▸ Problem requirements
Rewrite the records between the line holding "family: Gruidae" and the line holding "genus: Scaptocoris", inclusive, with every "common name" changed to "vernacular name" and nothing else altered.

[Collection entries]
┄┄┄┄┄┄┄┄┄┄

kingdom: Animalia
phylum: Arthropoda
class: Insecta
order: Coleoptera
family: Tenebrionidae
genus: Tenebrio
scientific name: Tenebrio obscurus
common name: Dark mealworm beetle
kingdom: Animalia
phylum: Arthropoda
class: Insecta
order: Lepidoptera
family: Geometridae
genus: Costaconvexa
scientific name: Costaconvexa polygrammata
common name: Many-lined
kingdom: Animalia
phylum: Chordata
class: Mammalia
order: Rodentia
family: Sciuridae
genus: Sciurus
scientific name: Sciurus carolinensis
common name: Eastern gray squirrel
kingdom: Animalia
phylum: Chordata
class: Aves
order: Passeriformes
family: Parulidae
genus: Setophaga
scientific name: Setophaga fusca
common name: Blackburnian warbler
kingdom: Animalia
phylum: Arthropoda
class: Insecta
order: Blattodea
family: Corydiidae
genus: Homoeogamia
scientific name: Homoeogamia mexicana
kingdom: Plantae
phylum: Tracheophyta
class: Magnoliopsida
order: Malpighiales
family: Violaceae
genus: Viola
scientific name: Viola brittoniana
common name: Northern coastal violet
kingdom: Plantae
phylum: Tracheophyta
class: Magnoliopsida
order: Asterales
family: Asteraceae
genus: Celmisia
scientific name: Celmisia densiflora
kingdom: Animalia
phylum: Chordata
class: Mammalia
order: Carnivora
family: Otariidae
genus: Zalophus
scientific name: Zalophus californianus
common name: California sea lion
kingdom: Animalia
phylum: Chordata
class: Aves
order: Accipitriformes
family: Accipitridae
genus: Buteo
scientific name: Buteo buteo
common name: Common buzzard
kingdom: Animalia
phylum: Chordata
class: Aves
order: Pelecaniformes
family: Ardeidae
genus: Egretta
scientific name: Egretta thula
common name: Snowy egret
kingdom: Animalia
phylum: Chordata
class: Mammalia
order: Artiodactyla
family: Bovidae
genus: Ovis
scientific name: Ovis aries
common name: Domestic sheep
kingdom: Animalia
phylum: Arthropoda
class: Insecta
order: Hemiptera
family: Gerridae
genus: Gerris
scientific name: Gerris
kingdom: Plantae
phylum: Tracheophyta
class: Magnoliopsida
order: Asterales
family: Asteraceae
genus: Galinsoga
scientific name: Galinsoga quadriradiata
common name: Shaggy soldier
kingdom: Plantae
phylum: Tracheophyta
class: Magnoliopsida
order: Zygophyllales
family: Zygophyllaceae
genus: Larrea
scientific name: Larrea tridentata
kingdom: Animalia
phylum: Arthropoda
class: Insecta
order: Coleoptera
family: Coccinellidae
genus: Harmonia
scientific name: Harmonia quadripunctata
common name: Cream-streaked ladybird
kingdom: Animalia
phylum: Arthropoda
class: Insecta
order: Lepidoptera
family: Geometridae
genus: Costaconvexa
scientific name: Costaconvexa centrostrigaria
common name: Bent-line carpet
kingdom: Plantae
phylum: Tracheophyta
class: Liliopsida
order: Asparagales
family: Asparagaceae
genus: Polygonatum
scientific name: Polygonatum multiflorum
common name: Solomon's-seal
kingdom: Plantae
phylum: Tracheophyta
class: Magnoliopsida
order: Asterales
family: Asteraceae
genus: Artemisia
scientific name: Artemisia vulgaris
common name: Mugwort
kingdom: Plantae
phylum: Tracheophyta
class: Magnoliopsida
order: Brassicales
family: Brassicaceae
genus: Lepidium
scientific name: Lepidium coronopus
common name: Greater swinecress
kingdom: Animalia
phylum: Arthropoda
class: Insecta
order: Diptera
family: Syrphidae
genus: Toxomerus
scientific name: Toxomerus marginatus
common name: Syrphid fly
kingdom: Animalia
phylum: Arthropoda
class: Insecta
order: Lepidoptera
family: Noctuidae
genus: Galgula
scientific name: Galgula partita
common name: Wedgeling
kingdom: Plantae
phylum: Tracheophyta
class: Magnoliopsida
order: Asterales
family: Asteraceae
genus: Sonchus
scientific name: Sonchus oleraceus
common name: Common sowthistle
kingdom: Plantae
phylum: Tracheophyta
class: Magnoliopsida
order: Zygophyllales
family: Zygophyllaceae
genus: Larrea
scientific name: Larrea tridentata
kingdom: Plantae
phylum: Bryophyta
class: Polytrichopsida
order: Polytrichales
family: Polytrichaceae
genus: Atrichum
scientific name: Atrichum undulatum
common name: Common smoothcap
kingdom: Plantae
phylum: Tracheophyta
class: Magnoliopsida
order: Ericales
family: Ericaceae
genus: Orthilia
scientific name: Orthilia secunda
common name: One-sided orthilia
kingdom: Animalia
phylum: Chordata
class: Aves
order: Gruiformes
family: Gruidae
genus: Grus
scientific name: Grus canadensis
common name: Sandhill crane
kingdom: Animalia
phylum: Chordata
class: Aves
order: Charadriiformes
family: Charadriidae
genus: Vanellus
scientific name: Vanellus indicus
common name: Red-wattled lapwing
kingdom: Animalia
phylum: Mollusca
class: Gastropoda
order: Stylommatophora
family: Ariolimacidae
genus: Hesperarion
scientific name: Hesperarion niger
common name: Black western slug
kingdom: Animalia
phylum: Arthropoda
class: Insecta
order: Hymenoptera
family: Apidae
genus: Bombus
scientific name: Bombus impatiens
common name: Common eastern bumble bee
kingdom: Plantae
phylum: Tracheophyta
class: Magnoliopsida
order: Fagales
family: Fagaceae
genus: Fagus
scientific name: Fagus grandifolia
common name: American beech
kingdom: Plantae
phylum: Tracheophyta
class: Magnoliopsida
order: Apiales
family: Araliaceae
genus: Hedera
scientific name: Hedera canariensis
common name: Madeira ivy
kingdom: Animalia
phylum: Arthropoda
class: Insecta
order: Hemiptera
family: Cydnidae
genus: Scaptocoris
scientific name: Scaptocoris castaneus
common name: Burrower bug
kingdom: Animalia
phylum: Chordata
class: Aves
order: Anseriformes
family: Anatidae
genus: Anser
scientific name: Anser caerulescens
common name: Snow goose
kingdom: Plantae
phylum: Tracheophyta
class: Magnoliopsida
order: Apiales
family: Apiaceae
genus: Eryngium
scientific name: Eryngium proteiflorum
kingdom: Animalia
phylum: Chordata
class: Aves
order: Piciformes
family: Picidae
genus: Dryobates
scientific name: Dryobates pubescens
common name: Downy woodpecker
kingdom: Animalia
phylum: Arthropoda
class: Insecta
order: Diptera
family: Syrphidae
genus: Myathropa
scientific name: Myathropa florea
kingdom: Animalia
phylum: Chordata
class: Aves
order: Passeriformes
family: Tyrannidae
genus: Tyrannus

┄┄┄┄┄┄┄┄┄┄

▸ Exercise solution
family: Gruidae
genus: Grus
scientific name: Grus canadensis
vernacular name: Sandhill crane
kingdom: Animalia
phylum: Chordata
class: Aves
order: Charadriiformes
family: Charadriidae
genus: Vanellus
scientific name: Vanellus indicus
vernacular name: Red-wattled lapwing
kingdom: Animalia
phylum: Mollusca
class: Gastropoda
order: Stylommatophora
family: Ariolimacidae
genus: Hesperarion
scientific name: Hesperarion niger
vernacular name: Black western slug
kingdom: Animalia
phylum: Arthropoda
class: Insecta
order: Hymenoptera
family: Apidae
genus: Bombus
scientific name: Bombus impatiens
vernacular name: Common eastern bumble bee
kingdom: Plantae
phylum: Tracheophyta
class: Magnoliopsida
order: Fagales
family: Fagaceae
genus: Fagus
scientific name: Fagus grandifolia
vernacular name: American beech
kingdom: Plantae
phylum: Tracheophyta
class: Magnoliopsida
order: Apiales
family: Araliaceae
genus: Hedera
scientific name: Hedera canariensis
vernacular name: Madeira ivy
kingdom: Animalia
phylum: Arthropoda
class: Insecta
order: Hemiptera
family: Cydnidae
genus: Scaptocoris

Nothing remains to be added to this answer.